::: Recorded information

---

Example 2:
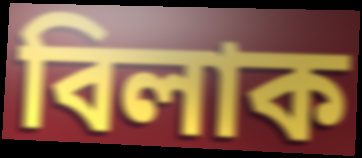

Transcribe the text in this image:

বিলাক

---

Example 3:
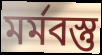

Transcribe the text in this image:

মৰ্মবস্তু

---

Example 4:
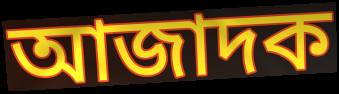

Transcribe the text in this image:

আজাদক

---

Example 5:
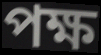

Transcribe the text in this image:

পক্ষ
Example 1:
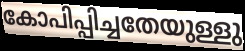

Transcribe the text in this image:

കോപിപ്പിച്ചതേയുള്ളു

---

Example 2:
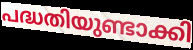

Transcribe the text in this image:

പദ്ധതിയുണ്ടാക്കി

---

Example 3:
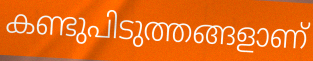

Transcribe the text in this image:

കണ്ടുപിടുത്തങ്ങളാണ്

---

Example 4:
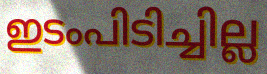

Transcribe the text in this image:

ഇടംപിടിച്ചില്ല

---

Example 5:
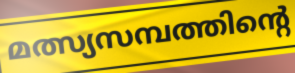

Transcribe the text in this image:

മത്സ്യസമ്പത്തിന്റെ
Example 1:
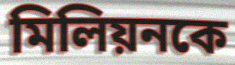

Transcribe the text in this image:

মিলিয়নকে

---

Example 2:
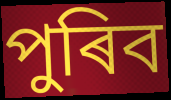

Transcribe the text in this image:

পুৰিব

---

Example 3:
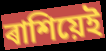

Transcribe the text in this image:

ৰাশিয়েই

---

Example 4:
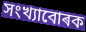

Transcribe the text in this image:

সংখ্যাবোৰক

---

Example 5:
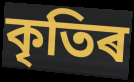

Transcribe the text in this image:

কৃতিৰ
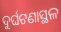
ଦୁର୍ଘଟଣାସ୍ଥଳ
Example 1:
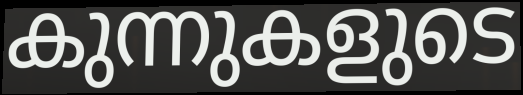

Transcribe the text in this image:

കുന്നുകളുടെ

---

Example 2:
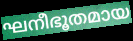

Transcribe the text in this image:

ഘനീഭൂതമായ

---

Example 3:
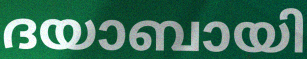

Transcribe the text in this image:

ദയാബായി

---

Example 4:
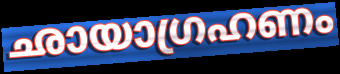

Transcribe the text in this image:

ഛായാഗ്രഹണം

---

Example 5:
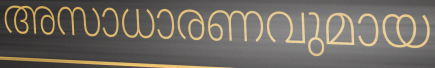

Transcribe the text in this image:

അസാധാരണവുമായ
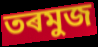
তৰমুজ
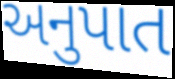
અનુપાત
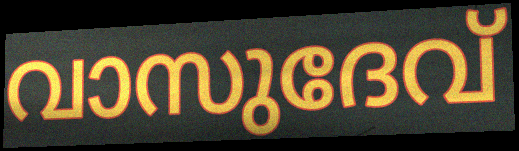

::::::

Brief: Reprint the entries above exactly, images removed.

Expected answer:
---

Example 2:

Transcribe the text in this image:

বিলাক

---

Example 3:

Transcribe the text in this image:

মৰ্মবস্তু

---

Example 4:

Transcribe the text in this image:

আজাদক

---

Example 5:

Transcribe the text in this image:

পক্ষ
Example 1:

Transcribe the text in this image:

കോപിപ്പിച്ചതേയുള്ളു

---

Example 2:

Transcribe the text in this image:

പദ്ധതിയുണ്ടാക്കി

---

Example 3:

Transcribe the text in this image:

കണ്ടുപിടുത്തങ്ങളാണ്

---

Example 4:

Transcribe the text in this image:

ഇടംപിടിച്ചില്ല

---

Example 5:

Transcribe the text in this image:

മത്സ്യസമ്പത്തിന്റെ
Example 1:

Transcribe the text in this image:

মিলিয়নকে

---

Example 2:

Transcribe the text in this image:

পুৰিব

---

Example 3:

Transcribe the text in this image:

ৰাশিয়েই

---

Example 4:

Transcribe the text in this image:

সংখ্যাবোৰক

---

Example 5:

Transcribe the text in this image:

কৃতিৰ
ଦୁର୍ଘଟଣାସ୍ଥଳ
Example 1:

Transcribe the text in this image:

കുന്നുകളുടെ

---

Example 2:

Transcribe the text in this image:

ഘനീഭൂതമായ

---

Example 3:

Transcribe the text in this image:

ദയാബായി

---

Example 4:

Transcribe the text in this image:

ഛായാഗ്രഹണം

---

Example 5:

Transcribe the text in this image:

അസാധാരണവുമായ
তৰমুজ
અનુપાત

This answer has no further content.